Taking Firms Global – South Africa, China and Australia
In FY2011, MBDA, in partnership with Navistar and Cummins Engine, attended a Business Investment and Opportunity Mission hosted by the South African Department of Trade and Industry. The goals of the mission were to help create jobs in the U.S. economy, and to provide minority-owned businesses with direct exposure to U.S.
automotive original equipment manufacturers (OEMs) in South Africa. Specifically, this mission provided MBDA’s diverse manufacturing clients with direct market exposure to more than $100 million in contract opportunities with U.S. automotive OEMs already doing business in South Africa. The South African business mission also
exposed investors to MBDA’s expert knowledge and capabilities, and our commitment to matching South African opportunities with U.S. minority-owned businesses in the automotive industry. Every business participating in the mission is now pursuing opportunities either in South Africa or in the U.S. as teaming partners.
MBDA also participated in a China Business Opportunity Trade Mission to Beijing, Taijin and Shanghai, along with a 27-member delegation of U.S. corporate executives and minority-owned businesses. The trip was organized by the National Minority Supplier Diversity Council to foster business relations between American corporate and
minority-owned businesses, corporate members of China’s Minority Supplier Development organization, and Chinese ethnic minority business. National Director Hinson’s time in China also included meetings in Beijing to discuss MBDA’s globalization program and objectives, investment opportunities in China, and minority business enterprise matching.

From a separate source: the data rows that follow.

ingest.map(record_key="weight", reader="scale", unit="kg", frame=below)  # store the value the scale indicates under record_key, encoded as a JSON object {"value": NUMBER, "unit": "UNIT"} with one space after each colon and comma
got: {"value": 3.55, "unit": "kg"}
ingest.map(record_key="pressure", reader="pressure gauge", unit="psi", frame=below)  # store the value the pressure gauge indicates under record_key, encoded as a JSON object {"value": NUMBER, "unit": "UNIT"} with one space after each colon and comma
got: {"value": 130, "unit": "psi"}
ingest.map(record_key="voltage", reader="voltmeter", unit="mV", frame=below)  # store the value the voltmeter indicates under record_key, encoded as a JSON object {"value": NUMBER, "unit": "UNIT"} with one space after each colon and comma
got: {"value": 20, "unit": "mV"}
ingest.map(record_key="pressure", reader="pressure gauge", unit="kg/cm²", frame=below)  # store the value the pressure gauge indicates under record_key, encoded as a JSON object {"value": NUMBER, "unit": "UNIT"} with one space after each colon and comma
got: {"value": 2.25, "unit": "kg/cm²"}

Supporting New Global Initiatives – Brazil
MBDA also engaged its U.S. government partners in an effort to create export opportunities for America’s minority-owned firms in Brazil. On March 19, 2011, the United States and Brazil signed a memorandum of understanding on major global sporting events to establish a partnership in advance of the 2014 World Cup and 2016 Olympic Games. With a desire to maximize the economic opportunities resulting from these major events, both countries agreed to collaborate and share best practices in the areas of strategic planning, infrastructure, commercial enterprise, and to promote equality of opportunity for all.

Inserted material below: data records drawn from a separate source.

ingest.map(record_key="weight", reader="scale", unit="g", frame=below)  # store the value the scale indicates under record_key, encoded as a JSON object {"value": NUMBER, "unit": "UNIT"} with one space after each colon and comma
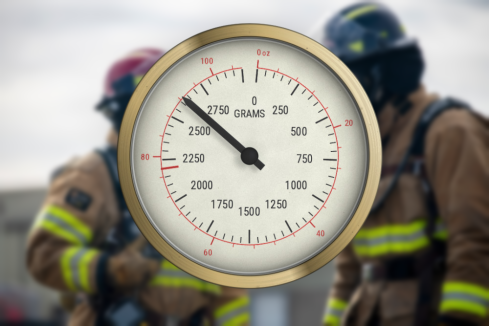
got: {"value": 2625, "unit": "g"}
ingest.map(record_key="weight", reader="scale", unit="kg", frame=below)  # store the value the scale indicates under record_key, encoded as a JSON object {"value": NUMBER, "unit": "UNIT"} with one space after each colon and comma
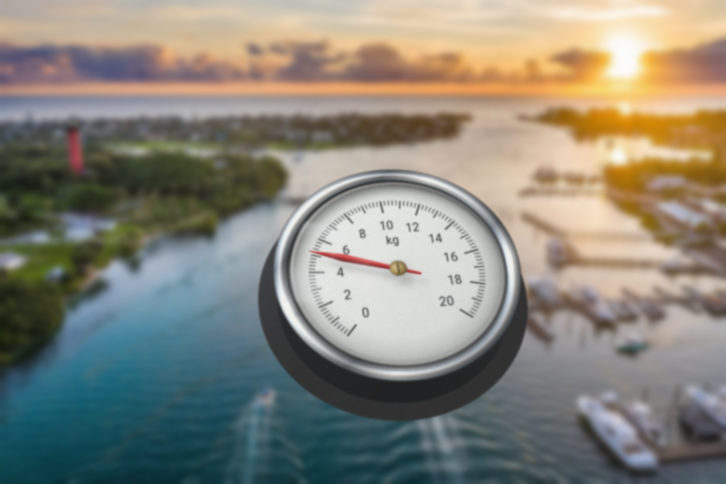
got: {"value": 5, "unit": "kg"}
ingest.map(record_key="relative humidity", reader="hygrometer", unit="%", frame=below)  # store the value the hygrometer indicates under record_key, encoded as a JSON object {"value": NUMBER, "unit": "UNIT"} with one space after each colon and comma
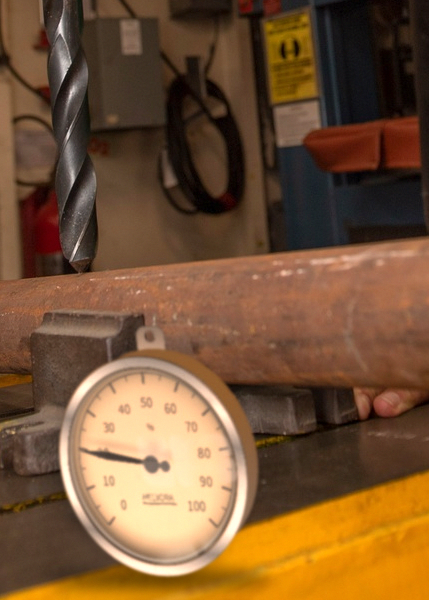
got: {"value": 20, "unit": "%"}
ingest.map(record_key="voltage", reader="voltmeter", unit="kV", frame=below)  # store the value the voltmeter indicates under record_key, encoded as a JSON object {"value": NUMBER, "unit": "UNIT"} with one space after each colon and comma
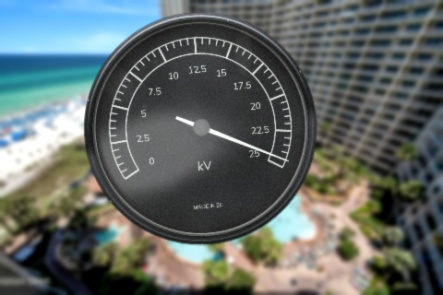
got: {"value": 24.5, "unit": "kV"}
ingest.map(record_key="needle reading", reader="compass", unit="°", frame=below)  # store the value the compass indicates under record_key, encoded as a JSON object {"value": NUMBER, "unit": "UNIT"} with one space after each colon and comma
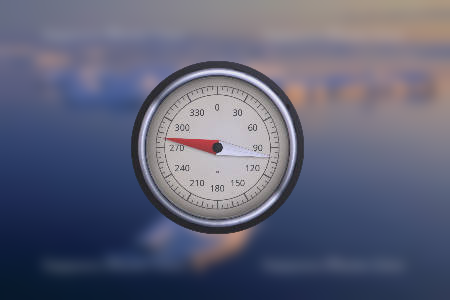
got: {"value": 280, "unit": "°"}
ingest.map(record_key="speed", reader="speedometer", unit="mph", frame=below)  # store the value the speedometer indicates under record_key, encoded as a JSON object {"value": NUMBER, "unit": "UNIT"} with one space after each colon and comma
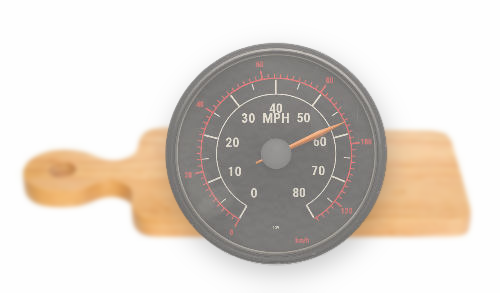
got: {"value": 57.5, "unit": "mph"}
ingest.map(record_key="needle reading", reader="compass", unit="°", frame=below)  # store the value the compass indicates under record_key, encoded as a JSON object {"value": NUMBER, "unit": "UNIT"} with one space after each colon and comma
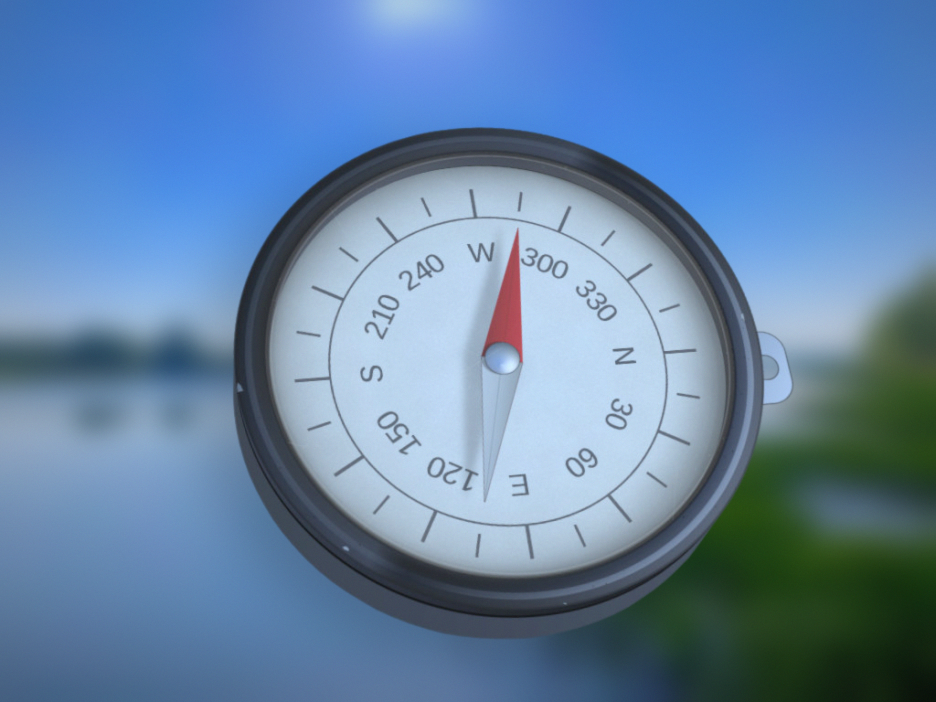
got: {"value": 285, "unit": "°"}
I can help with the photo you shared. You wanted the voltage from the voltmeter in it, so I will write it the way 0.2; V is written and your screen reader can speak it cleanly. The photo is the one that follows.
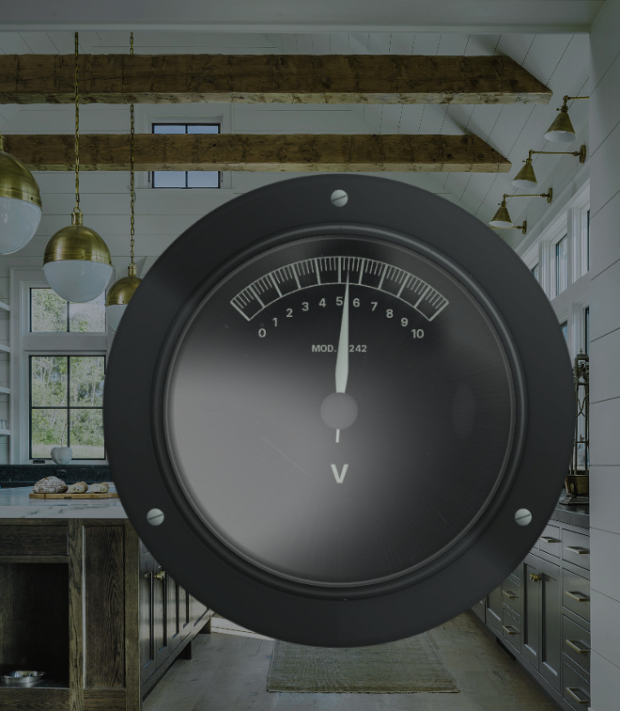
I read 5.4; V
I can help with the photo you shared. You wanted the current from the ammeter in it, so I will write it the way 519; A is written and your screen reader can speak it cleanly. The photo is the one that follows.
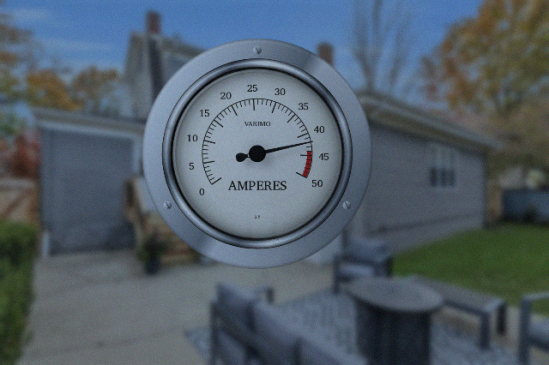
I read 42; A
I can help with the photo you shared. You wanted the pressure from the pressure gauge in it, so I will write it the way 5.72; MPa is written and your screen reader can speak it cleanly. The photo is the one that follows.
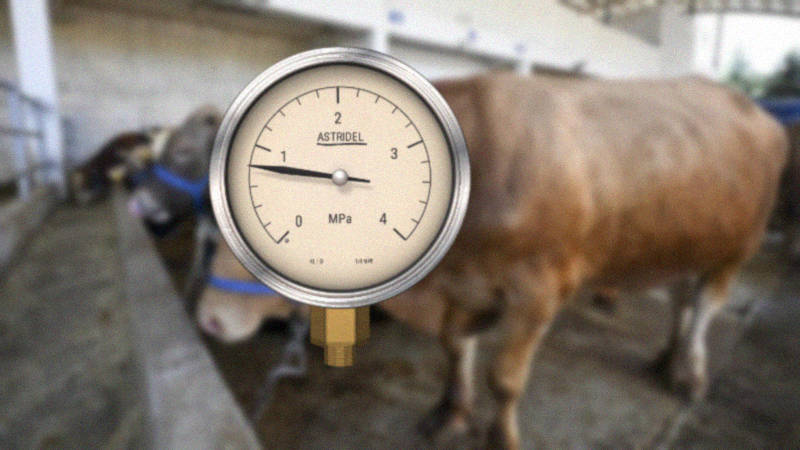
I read 0.8; MPa
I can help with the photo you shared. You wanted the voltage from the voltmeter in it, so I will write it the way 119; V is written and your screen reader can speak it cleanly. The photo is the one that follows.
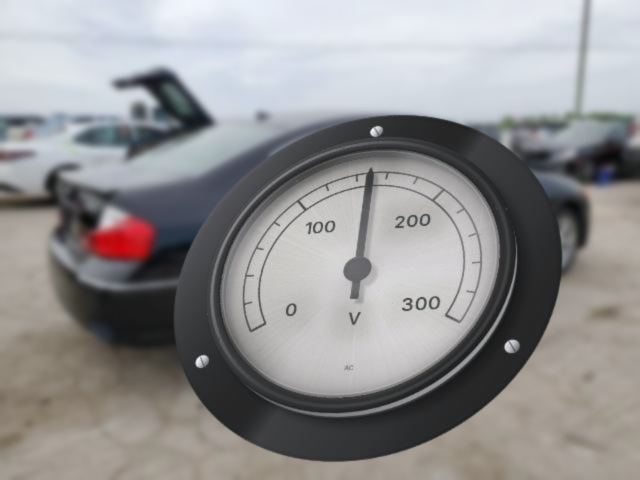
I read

MBDA worked with officials from the Departments of State and Labor, Environmental Protection Agency, Export-Import Bank, and the International Trade Agency to develop proposals for future international engagement. Possibilities include trade missions, promotion of public/private partnerships, and training and outreach to underrepresented or disadvantaged groups in Brazil.
Hosting Foreign Dignitaries and Business Leaders – Washington, DC
MBDA’s work to increase foreign trade opportunities for minority-owned businesses does not only take place abroad. The Agency regularly meets with foreign dignitaries and business leaders during their travels to the United States. In FY2011, MBDA met with foreign dignitaries and business leaders from China, Israel, Japan, Mexico, the Dominican Republic, South Korea, Spain, Malaysia, Australia, Indonesia, Zambia, Taiwan, representatives of the European Union, and Panamá. In addition to working on behalf of America’s minority-owned businesses, MBDA has taken a more active role in advising foreign governments on developing MBDA-type programs in their countries.